James Nicoll Reviews

Home > Reviews > Post

Contagious

Survivors  (The Deer King, volume 1)

By Nahoko Uehashi (Translated by Cathy Hirano)

18 Oct, 2023

Translation

0 comments

Support me with a Patreon monthly subscription!

2014’s Survivors is the first book in Nahoko Uehashi’s The Deer King series. The 2023 English-language edition was translated by Cathy Hirano.

The sole survivor of the Lone Antler Warriors1, Van was captured by the Empire of Zol and consigned to the Aquafa salt mine. His life as a slave would have been unpleasant and short, were it not for the black dogs.



Two months after Van’s capture, a swarm of black dogs invades the mine, biting all who they encounter. Shortly after this bizarre attack, disease sweeps through the mine. There are only two survivors: Van and a baby girl named Yuna. Van manages to snap his chain and flees with Yuna.

Otawalle physician Hohsalle is assigned the task of investigating the events at the mine. By the time he and his party arrive, only corpses remain. However, Hohsalle’s tracker Sae sees clear physical evidence that one prisoner not only survived the lethal disease, but appears to have snapped chains no normal human could break, then fled.

Convinced that the disease is the same one that brought down the Otawalle Empire centuries earlier, leaving it vulnerable to conquest by Zol, Hohsalle is determined to find the missing prisoner. Van could provide an eyewitness account of what happened at the mine. Also, because Van is a survivor, analyzing his blood could help scientists find a cure for the disease.

Van has no intention of being caught by Zol’s agents. After putting sufficient distance between himself and the mine, he settles down in an Aquafese community. In this space of peace and calm, he begins to understand how much the disease changed him.

Hohsalle is soon distracted from the hunt for Van. The black dogs continue ambushing people, including members of the local governor’s family. As happened at the mine, disease soon follows. As at the mine, the disease is almost always lethal.

Hohsalle is trying save as many people as he can. This is difficult, as his Zol overlords believe that disease is evidence of spiritual corruption. Scientific models of disease are seen as borderline heretical. The correct response to a plague, as far as the priests are concerned, is accepting it as just punishment2.

The truth, as Hohsalle and readers begin to understand, is that the black dogs have been sent by an unknown enemy. Zol and its subject territories are suffering from biological warfare. It will get worse. When winter ends, fleas will spread the disease throughout a vulnerable population. Zol may fall as Otawalle did before it.

Hohsalle must find the plague’s architect. Alas, clues are few. Van might be of assistance … except Van has no love for the empire that subjugated his people.

While this volume does function admirably at introducing the setting and all the nations and cultures conquered by Zol, it is not a complete novel. By book’s end, the characters understand that they are being attacked, but still have no idea who is sending the black dogs.
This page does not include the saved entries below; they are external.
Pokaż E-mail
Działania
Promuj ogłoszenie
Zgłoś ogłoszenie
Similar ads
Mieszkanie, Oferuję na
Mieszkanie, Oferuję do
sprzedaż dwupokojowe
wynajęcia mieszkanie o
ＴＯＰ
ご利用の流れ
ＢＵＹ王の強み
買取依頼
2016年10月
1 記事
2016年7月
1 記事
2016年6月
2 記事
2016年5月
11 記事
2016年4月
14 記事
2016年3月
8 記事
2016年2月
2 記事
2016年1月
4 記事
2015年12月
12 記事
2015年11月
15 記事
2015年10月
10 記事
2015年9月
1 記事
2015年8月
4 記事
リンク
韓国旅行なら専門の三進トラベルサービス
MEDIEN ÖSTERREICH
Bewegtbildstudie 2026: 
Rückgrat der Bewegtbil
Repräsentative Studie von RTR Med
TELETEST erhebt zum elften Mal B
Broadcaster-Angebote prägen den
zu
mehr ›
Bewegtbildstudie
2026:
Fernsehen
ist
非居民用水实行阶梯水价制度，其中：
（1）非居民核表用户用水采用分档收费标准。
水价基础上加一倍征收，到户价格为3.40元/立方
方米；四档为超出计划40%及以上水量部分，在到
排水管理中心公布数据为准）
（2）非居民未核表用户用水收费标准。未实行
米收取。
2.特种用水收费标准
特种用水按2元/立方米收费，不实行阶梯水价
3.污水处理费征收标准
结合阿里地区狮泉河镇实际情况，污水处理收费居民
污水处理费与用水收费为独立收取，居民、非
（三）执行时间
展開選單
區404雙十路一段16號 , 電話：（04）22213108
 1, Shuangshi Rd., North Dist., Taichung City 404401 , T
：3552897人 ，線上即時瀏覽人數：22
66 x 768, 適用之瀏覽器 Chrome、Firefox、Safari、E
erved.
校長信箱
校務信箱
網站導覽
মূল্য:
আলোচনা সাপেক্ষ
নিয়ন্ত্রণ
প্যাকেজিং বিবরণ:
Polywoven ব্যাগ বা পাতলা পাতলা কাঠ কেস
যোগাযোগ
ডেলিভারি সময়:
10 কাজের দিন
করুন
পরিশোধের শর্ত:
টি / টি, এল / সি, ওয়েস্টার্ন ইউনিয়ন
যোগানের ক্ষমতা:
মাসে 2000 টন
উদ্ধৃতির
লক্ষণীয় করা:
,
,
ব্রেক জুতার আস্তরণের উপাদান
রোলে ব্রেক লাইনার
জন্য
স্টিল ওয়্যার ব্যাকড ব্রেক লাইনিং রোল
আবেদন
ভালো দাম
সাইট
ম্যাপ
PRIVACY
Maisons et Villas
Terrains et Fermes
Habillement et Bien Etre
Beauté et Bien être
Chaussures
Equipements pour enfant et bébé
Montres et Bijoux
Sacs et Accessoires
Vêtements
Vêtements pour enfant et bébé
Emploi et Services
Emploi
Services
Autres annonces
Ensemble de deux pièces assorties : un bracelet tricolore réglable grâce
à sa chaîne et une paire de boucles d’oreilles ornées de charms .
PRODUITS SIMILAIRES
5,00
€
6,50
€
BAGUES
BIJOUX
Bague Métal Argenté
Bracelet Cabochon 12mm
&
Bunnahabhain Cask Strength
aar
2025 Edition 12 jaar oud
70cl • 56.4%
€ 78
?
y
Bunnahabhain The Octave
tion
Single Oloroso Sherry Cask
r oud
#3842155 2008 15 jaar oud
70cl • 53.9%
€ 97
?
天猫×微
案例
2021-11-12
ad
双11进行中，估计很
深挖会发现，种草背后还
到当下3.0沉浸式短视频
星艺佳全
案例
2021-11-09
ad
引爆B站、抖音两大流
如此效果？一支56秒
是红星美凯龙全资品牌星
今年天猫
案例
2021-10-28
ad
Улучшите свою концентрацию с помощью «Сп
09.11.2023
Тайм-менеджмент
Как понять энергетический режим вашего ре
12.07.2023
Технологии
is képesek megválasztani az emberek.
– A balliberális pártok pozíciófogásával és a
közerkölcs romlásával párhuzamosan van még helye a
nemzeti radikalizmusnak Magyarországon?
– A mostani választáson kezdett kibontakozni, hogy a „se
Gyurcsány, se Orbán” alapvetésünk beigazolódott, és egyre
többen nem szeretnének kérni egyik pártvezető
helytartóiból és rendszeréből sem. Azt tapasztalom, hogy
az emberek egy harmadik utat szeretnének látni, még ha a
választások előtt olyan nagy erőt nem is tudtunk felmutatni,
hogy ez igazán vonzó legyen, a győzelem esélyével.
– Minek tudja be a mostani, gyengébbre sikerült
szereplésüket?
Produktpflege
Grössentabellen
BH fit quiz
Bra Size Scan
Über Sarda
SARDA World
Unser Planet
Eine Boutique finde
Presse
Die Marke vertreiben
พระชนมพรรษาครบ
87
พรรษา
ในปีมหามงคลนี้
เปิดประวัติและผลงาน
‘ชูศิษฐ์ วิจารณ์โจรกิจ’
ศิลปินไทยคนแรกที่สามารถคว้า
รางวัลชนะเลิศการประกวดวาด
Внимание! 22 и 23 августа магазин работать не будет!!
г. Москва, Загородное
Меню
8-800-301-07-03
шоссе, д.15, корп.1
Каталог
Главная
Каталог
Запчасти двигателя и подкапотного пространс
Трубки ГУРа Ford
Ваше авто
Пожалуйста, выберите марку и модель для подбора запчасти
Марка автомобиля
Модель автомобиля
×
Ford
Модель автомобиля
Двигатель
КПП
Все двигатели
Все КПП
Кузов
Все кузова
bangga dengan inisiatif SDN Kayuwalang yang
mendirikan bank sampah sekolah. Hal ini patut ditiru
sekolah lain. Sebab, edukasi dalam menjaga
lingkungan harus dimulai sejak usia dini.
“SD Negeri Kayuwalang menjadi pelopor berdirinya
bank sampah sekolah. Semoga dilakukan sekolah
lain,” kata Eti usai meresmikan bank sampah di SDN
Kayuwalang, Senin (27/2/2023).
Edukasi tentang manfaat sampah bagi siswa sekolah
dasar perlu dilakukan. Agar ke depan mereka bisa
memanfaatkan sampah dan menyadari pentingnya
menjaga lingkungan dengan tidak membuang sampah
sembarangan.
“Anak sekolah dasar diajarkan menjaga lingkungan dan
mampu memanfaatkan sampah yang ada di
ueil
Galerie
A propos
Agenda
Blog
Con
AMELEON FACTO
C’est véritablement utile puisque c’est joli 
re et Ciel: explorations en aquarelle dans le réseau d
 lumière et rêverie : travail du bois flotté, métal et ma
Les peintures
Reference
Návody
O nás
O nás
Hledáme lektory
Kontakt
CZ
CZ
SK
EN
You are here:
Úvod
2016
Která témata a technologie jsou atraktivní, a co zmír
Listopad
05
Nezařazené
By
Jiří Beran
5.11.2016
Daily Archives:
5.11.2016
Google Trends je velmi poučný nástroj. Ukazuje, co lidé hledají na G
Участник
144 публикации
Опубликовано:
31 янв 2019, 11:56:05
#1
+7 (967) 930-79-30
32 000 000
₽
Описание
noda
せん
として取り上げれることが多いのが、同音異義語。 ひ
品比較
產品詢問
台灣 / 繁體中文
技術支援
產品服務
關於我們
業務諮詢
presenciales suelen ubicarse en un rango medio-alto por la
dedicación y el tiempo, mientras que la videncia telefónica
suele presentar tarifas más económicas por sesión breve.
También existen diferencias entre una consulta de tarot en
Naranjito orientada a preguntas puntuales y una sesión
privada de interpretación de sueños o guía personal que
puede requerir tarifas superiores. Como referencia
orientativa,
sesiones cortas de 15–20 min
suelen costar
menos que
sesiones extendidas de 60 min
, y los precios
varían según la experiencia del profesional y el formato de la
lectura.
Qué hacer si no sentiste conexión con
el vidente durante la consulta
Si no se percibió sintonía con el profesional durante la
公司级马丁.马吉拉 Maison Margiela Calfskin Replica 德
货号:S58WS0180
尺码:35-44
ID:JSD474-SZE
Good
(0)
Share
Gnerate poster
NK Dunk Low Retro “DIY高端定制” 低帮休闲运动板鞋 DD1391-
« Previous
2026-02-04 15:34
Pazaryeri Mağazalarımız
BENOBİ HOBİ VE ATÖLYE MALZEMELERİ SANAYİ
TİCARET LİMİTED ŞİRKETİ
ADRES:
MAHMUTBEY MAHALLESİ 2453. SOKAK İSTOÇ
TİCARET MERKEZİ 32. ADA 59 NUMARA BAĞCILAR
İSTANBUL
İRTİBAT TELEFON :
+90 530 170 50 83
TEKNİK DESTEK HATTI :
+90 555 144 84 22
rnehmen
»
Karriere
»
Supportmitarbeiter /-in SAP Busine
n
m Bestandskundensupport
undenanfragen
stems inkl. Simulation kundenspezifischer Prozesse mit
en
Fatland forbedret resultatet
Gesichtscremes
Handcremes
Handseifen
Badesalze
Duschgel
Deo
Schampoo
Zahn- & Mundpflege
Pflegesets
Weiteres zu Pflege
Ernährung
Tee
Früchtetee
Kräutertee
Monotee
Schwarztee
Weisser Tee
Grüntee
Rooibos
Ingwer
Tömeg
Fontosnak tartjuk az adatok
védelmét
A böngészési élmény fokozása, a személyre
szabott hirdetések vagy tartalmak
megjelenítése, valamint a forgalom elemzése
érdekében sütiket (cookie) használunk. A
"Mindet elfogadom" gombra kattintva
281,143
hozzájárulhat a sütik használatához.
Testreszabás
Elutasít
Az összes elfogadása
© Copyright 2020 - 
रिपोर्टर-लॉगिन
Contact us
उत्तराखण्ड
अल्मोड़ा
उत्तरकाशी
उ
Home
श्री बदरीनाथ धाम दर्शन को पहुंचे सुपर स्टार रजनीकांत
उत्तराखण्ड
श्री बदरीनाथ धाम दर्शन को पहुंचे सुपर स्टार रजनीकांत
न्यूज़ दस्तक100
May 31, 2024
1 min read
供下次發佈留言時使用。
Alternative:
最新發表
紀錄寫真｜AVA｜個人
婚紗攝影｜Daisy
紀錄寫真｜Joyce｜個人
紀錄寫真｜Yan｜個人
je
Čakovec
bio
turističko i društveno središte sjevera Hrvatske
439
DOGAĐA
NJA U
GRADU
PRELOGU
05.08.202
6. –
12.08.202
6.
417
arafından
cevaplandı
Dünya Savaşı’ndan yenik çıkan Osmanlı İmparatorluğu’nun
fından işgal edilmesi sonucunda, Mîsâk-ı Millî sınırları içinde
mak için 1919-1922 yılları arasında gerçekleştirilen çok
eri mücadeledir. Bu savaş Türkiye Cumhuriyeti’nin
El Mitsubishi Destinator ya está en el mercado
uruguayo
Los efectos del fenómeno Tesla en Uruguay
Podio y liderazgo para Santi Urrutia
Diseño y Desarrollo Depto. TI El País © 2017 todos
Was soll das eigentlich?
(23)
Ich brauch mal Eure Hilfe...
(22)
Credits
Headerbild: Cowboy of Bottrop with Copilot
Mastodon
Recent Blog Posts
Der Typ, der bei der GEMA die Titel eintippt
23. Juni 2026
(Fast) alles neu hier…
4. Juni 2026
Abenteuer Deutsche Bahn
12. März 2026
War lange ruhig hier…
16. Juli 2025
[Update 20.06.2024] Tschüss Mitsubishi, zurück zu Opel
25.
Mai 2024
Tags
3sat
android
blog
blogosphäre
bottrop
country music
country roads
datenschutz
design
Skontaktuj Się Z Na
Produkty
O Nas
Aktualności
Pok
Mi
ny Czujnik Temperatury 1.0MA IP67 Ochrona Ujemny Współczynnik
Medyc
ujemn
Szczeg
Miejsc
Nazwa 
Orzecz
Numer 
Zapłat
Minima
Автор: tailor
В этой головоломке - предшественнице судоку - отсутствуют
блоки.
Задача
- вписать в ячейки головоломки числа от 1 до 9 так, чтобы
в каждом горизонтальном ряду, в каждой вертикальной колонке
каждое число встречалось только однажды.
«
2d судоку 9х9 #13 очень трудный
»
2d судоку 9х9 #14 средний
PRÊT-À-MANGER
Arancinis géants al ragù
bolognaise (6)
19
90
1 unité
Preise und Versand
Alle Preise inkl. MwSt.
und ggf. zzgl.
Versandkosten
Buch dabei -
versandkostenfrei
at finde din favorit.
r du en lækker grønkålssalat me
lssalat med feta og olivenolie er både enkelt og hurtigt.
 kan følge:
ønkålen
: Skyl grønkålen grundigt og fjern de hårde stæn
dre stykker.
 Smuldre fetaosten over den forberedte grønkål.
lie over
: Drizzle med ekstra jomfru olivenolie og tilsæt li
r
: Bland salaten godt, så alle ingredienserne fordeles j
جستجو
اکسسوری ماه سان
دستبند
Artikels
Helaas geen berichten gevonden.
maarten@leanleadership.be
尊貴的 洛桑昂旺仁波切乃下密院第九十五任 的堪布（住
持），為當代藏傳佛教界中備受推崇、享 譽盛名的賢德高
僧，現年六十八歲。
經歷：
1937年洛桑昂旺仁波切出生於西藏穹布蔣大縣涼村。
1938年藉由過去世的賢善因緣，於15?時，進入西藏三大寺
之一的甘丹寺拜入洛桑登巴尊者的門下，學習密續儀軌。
The novel is as much about the environment as it is about the characters. The Zol empire comprises many different cultures and biomes. The Zol leaders attempt to disrupt protest by forcibly transporting populations to different territories. The leaders also have odd ideas about agriculture. (Reminded me of the way the USSR moved ethnicities and promoted Lysenkoism.) The Zol are promoting the raising of superficially reindeer-like pyuika. Bad news for farmers convinced by tax breaks to start breeding an animal they do not understand. Novel crops are also leading to failures and famines. But these issues do not directly affect the aristocracy, so there is little impetus for reform.

While the Zolian aristocracy appears to have an abundance of unpleasant and foolish flaws, they are adept at some things. Their military is an unstoppable machine and the empire is good at squeezing taxes out of subject populations. Also, the only other empire of comparable size is somehow even more oppressive than Zol.

The plot does not go where I expected. One might expect a game of cat and mouse between Hohsalle and Van, but the plague largely derails that plot. One might expect a story about resisting the evil empire but in fact, most people (with the possible exception of team contagious disease) accept their lot and seek only to find some accommodation with Zol. The book is driven by a scientific mystery, a mystery not solved in this volume of the series.

Survivors is available here (Amazon US), here (Amazon Canada), here (Apple Books), here (Barnes & Noble), and here (Chapters-Indigo).

Amazon UK only offers the manga.

1: Van’s Lone Antler warriors, recruited from bereaved, depressed men hoping to die, had no illusions that they could prevent Zol from conquering their land. However, weak peoples are off-handedly enslaved by Zol, whereas nations that resist can earn concessions. By sacrificing themselves in hopeless battle, the warriors bought their relatives elevated status.

2: Recent evidence suggests that even when differing survival rates show conclusively that scientific disease treatments (and vaccines) work, true believers will not accept such treatments.